> _Camera metadata records_

--------------------------------------------------

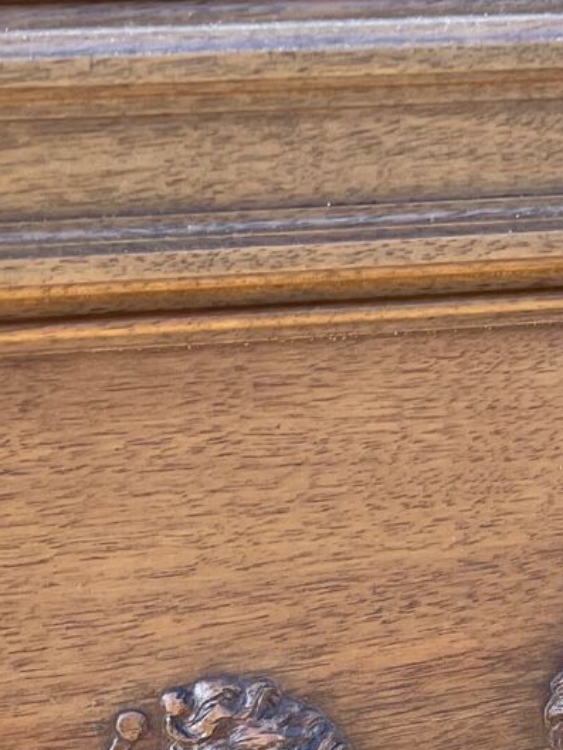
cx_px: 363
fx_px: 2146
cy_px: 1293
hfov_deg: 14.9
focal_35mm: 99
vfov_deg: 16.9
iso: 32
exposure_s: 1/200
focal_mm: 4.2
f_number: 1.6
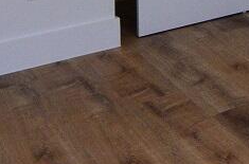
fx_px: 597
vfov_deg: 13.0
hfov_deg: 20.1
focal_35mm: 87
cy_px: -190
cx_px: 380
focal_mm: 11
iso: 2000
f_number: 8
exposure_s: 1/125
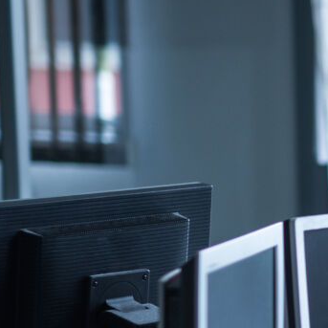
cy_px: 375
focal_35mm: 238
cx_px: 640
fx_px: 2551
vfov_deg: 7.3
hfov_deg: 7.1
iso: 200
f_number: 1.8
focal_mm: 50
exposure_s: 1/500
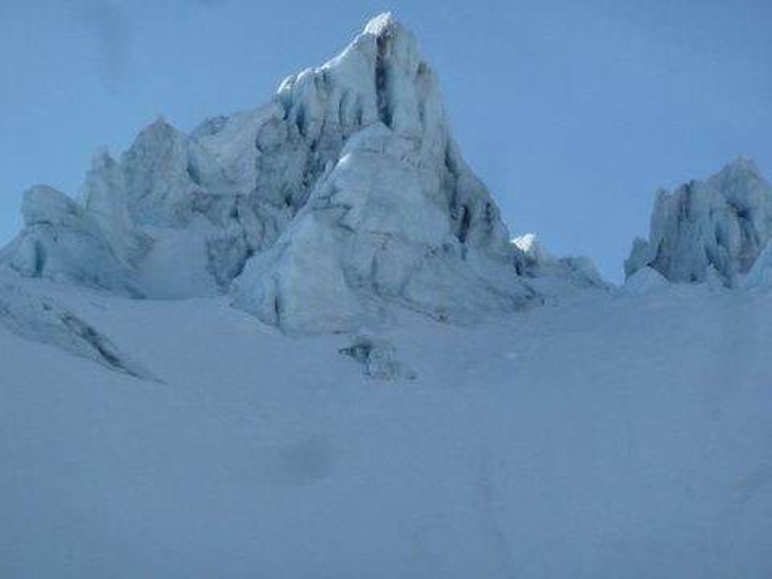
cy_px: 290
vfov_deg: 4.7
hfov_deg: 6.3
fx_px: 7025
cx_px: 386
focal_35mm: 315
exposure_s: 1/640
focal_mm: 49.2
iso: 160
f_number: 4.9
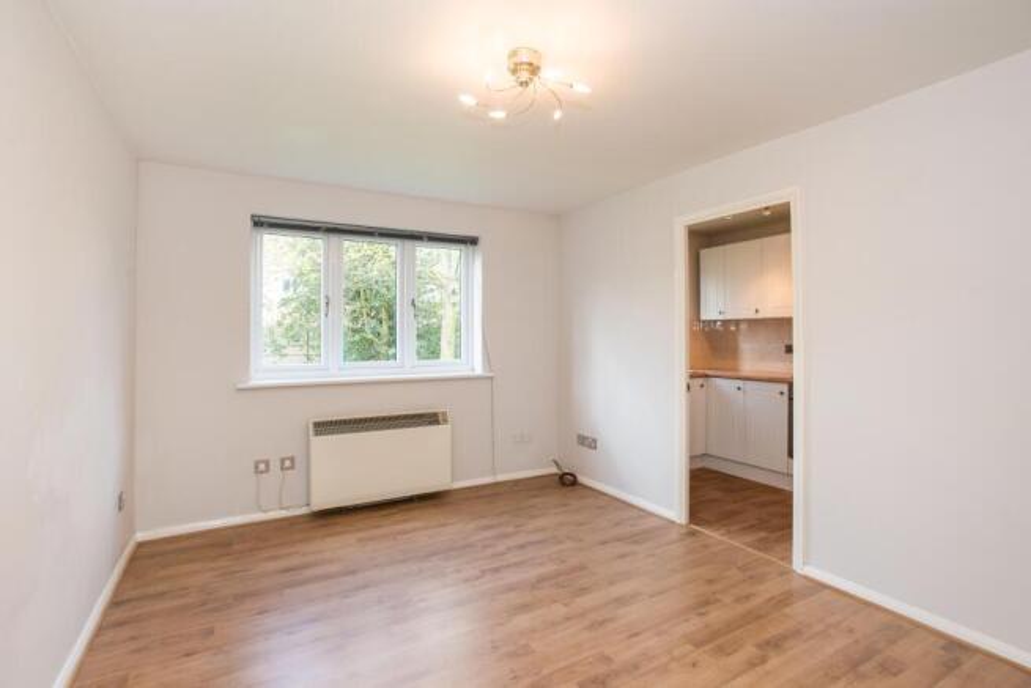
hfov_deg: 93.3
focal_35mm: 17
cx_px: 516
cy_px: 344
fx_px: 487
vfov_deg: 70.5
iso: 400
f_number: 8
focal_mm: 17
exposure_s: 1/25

--------------------------------------------------

> _Problem requirements_
Transcribe all of the records above character for character. Exclude the pictures.

> _Expected answer_
cx_px: 363
fx_px: 2146
cy_px: 1293
hfov_deg: 14.9
focal_35mm: 99
vfov_deg: 16.9
iso: 32
exposure_s: 1/200
focal_mm: 4.2
f_number: 1.6
fx_px: 597
vfov_deg: 13.0
hfov_deg: 20.1
focal_35mm: 87
cy_px: -190
cx_px: 380
focal_mm: 11
iso: 2000
f_number: 8
exposure_s: 1/125
cy_px: 375
focal_35mm: 238
cx_px: 640
fx_px: 2551
vfov_deg: 7.3
hfov_deg: 7.1
iso: 200
f_number: 1.8
focal_mm: 50
exposure_s: 1/500
cy_px: 290
vfov_deg: 4.7
hfov_deg: 6.3
fx_px: 7025
cx_px: 386
focal_35mm: 315
exposure_s: 1/640
focal_mm: 49.2
iso: 160
f_number: 4.9
hfov_deg: 93.3
focal_35mm: 17
cx_px: 516
cy_px: 344
fx_px: 487
vfov_deg: 70.5
iso: 400
f_number: 8
focal_mm: 17
exposure_s: 1/25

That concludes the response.